과제 내용 ::
자료의 첫 줄부터 "List each element's"가 들어 있는 줄까지, 양 끝 줄을 포함한 줄만 그대로 복사하여 쓰시오. 그림은 답에서 빼시오.

연습용 자료 ::
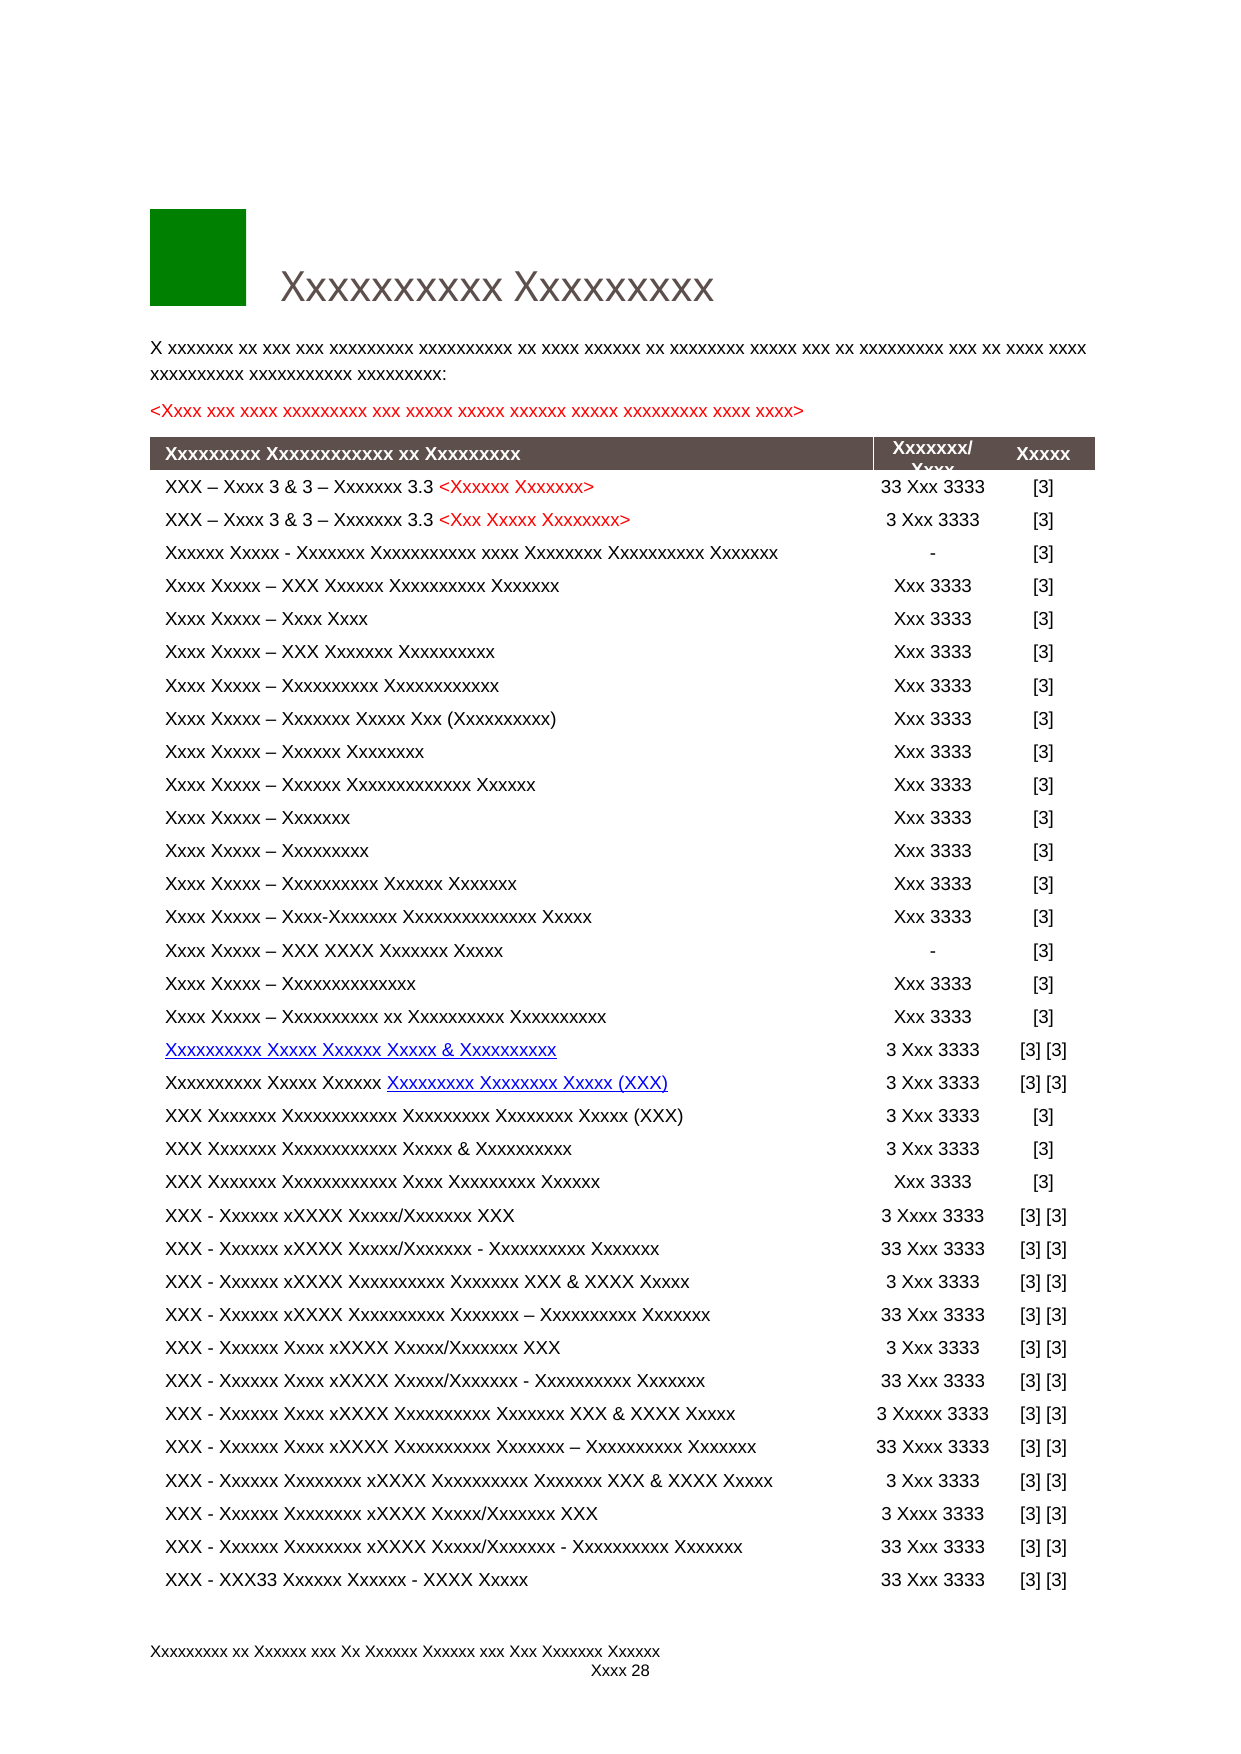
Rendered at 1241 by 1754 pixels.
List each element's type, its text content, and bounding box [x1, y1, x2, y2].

table_cell 3 Xxx 3333 [874, 1464, 992, 1497]
table_cell [3] [992, 768, 1095, 801]
table_cell [3] [3] [992, 1331, 1095, 1364]
table_cell Xxxx Xxxxx – Xxxxxxx [150, 801, 873, 834]
table_cell Xxx 3333 [874, 1000, 992, 1033]
table_cell XXX Xxxxxxx Xxxxxxxxxxxx Xxxx Xxxxxxxxx Xxxxxx [150, 1166, 873, 1199]
text X xxxxxxx xx xxx xxx xxxxxxxxx xxxxxxxxxx xx xxxx xxxxxx xx xxxxxxxx xxxxx xxx xx xxxxxxxxx xxx xx xxxx xxxx xxxxxxxxxx xxxxxxxxxxx xxxxxxxxx: [150, 337, 1090, 384]
table_cell Xxx 3333 [874, 967, 992, 1000]
table_cell Xxxxxx Xxxxx - Xxxxxxx Xxxxxxxxxxx xxxx Xxxxxxxx Xxxxxxxxxx Xxxxxxx [150, 536, 873, 569]
table_cell XXX – Xxxx 3 & 3 – Xxxxxxx 3.3 <Xxxxxx Xxxxxxx> [150, 470, 873, 503]
table_cell Xxx 3333 [874, 636, 992, 669]
table_cell XXX - Xxxxxx xXXXX Xxxxxxxxxx Xxxxxxx – Xxxxxxxxxx Xxxxxxx [150, 1298, 873, 1331]
table_cell [3] [992, 834, 1095, 867]
table_cell 33 Xxx 3333 [874, 1563, 992, 1596]
table_cell Xxxx Xxxxx – Xxxxxxxxxx Xxxxxx Xxxxxxx [150, 868, 873, 901]
table_cell XXX – Xxxx 3 & 3 – Xxxxxxx 3.3 <Xxx Xxxxx Xxxxxxxx> [150, 503, 873, 536]
table_cell XXX - Xxxxxx Xxxxxxxx xXXXX Xxxxx/Xxxxxxx XXX [150, 1497, 873, 1530]
table_cell Xxxx Xxxxx – Xxxx-Xxxxxxx Xxxxxxxxxxxxxx Xxxxx [150, 901, 873, 934]
table_cell XXX - Xxxxxx Xxxx xXXXX Xxxxx/Xxxxxxx - Xxxxxxxxxx Xxxxxxx [150, 1364, 873, 1397]
table_cell [3] [3] [992, 1464, 1095, 1497]
table_cell XXX - Xxxxxx xXXXX Xxxxxxxxxx Xxxxxxx XXX & XXXX Xxxxx [150, 1265, 873, 1298]
table_cell [3] [992, 603, 1095, 636]
table_cell Xxxx Xxxxx – XXX XXXX Xxxxxxx Xxxxx [150, 934, 873, 967]
table_cell [3] [992, 669, 1095, 702]
table_cell 3 Xxx 3333 [874, 1066, 992, 1099]
table_cell [3] [3] [992, 1398, 1095, 1431]
table_cell [3] [992, 1166, 1095, 1199]
table_cell XXX - Xxxxxx Xxxxxxxx xXXXX Xxxxxxxxxx Xxxxxxx XXX & XXXX Xxxxx [150, 1464, 873, 1497]
table_cell [3] [992, 702, 1095, 735]
table_header Xxxxxxxxx Xxxxxxxxxxxx xx Xxxxxxxxx [150, 437, 873, 470]
table_cell [3] [3] [992, 1033, 1095, 1066]
table_cell [3] [992, 735, 1095, 768]
table_cell Xxx 3333 [874, 901, 992, 934]
table_cell Xxx 3333 [874, 801, 992, 834]
table_cell Xxx 3333 [874, 868, 992, 901]
table_cell Xxxx Xxxxx – Xxxxxxxxxx Xxxxxxxxxxxx [150, 669, 873, 702]
table_cell 3 Xxx 3333 [874, 1099, 992, 1132]
table_cell - [874, 536, 992, 569]
table_cell [3] [3] [992, 1563, 1095, 1596]
table_cell 3 Xxxxx 3333 [874, 1398, 992, 1431]
table_cell Xxxxxxxxxx Xxxxx Xxxxxx Xxxxxxxxx Xxxxxxxx Xxxxx (XXX) [150, 1066, 873, 1099]
text <Xxxx xxx xxxx xxxxxxxxx xxx xxxxx xxxxx xxxxxx xxxxx xxxxxxxxx xxxx xxxx> [150, 400, 1090, 421]
table_cell 3 Xxx 3333 [874, 503, 992, 536]
table_cell XXX - Xxxxxx Xxxxxxxx xXXXX Xxxxx/Xxxxxxx - Xxxxxxxxxx Xxxxxxx [150, 1530, 873, 1563]
table_cell [3] [992, 536, 1095, 569]
table_cell Xxx 3333 [874, 1166, 992, 1199]
table_cell Xxxx Xxxxx – Xxxxxxxxx [150, 834, 873, 867]
table_cell Xxxx Xxxxx – Xxxxxxxxxxxxxx [150, 967, 873, 1000]
table_cell XXX - Xxxxxx Xxxx xXXXX Xxxxxxxxxx Xxxxxxx – Xxxxxxxxxx Xxxxxxx [150, 1431, 873, 1464]
table_cell 33 Xxx 3333 [874, 1232, 992, 1265]
table_cell 3 Xxx 3333 [874, 1133, 992, 1166]
table_cell [3] [992, 1099, 1095, 1132]
table_cell Xxx 3333 [874, 735, 992, 768]
table_cell [3] [3] [992, 1199, 1095, 1232]
table_cell [3] [992, 470, 1095, 503]
table_cell [3] [3] [992, 1364, 1095, 1397]
table_cell 33 Xxx 3333 [874, 1530, 992, 1563]
table_cell [3] [992, 569, 1095, 602]
table_cell [3] [992, 1133, 1095, 1166]
table_cell XXX - Xxxxxx xXXXX Xxxxx/Xxxxxxx XXX [150, 1199, 873, 1232]
table_cell - [874, 934, 992, 967]
table_cell XXX - Xxxxxx xXXXX Xxxxx/Xxxxxxx - Xxxxxxxxxx Xxxxxxx [150, 1232, 873, 1265]
table_cell 3 Xxx 3333 [874, 1033, 992, 1066]
table_cell XXX - XXX33 Xxxxxx Xxxxxx - XXXX Xxxxx [150, 1563, 873, 1596]
table_cell Xxxx Xxxxx – Xxxxxx Xxxxxxxx [150, 735, 873, 768]
table_cell [3] [992, 801, 1095, 834]
table_cell [3] [3] [992, 1298, 1095, 1331]
table_cell [3] [3] [992, 1232, 1095, 1265]
table_cell 33 Xxx 3333 [874, 1364, 992, 1397]
table_cell Xxxx Xxxxx – XXX Xxxxxxx Xxxxxxxxxx [150, 636, 873, 669]
table_cell [3] [992, 868, 1095, 901]
table_cell XXX Xxxxxxx Xxxxxxxxxxxx Xxxxx & Xxxxxxxxxx [150, 1133, 873, 1166]
table_cell [3] [3] [992, 1066, 1095, 1099]
table_cell Xxx 3333 [874, 702, 992, 735]
table_cell [3] [992, 934, 1095, 967]
picture [150, 209, 247, 306]
table_cell XXX - Xxxxxx Xxxx xXXXX Xxxxx/Xxxxxxx XXX [150, 1331, 873, 1364]
table_cell Xxx 3333 [874, 834, 992, 867]
table_cell Xxxxxxxxxx Xxxxx Xxxxxx Xxxxx & Xxxxxxxxxx [150, 1033, 873, 1066]
table_cell Xxxx Xxxxx – Xxxx Xxxx [150, 603, 873, 636]
table_cell Xxxx Xxxxx – Xxxxxxxxxx xx Xxxxxxxxxx Xxxxxxxxxx [150, 1000, 873, 1033]
table_cell [3] [3] [992, 1431, 1095, 1464]
table_cell Xxxx Xxxxx – Xxxxxxx Xxxxx Xxx (Xxxxxxxxxx) [150, 702, 873, 735]
table_header [150, 198, 281, 326]
table_cell Xxx 3333 [874, 768, 992, 801]
table_cell 3 Xxxx 3333 [874, 1497, 992, 1530]
table_cell XXX - Xxxxxx Xxxx xXXXX Xxxxxxxxxx Xxxxxxx XXX & XXXX Xxxxx [150, 1398, 873, 1431]
table_cell 3 Xxxx 3333 [874, 1199, 992, 1232]
table_cell Xxxx Xxxxx – Xxxxxx Xxxxxxxxxxxxx Xxxxxx [150, 768, 873, 801]
table_cell [3] [992, 901, 1095, 934]
table_cell [3] [992, 636, 1095, 669]
table_cell [3] [3] [992, 1265, 1095, 1298]
table_cell 33 Xxx 3333 [874, 1298, 992, 1331]
table_cell [3] [3] [992, 1530, 1095, 1563]
table_cell [3] [992, 503, 1095, 536]
table_cell Xxxx Xxxxx – XXX Xxxxxx Xxxxxxxxxx Xxxxxxx [150, 569, 873, 602]
table_cell [3] [992, 967, 1095, 1000]
table_cell 33 Xxx 3333 [874, 470, 992, 503]
table_header Xxxxxxx/Xxxx [874, 437, 992, 470]
table_header Xxxxxxxxxx Xxxxxxxxx [281, 198, 1106, 326]
table_cell 3 Xxx 3333 [874, 1265, 992, 1298]
table_cell 33 Xxxx 3333 [874, 1431, 992, 1464]
table_header Xxxxx [992, 437, 1095, 470]
table_cell [3] [3] [992, 1497, 1095, 1530]
table_cell 3 Xxx 3333 [874, 1331, 992, 1364]
table_cell Xxx 3333 [874, 569, 992, 602]
table_cell XXX Xxxxxxx Xxxxxxxxxxxx Xxxxxxxxx Xxxxxxxx Xxxxx (XXX) [150, 1099, 873, 1132]
table_cell [3] [992, 1000, 1095, 1033]
table_cell Xxx 3333 [874, 603, 992, 636]
table_cell Xxx 3333 [874, 669, 992, 702]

연습 결과 ::
Rendered at 1241 by 1754 pixels.
List each element's type, its text content, and bounding box [x1, y1, x2, y2].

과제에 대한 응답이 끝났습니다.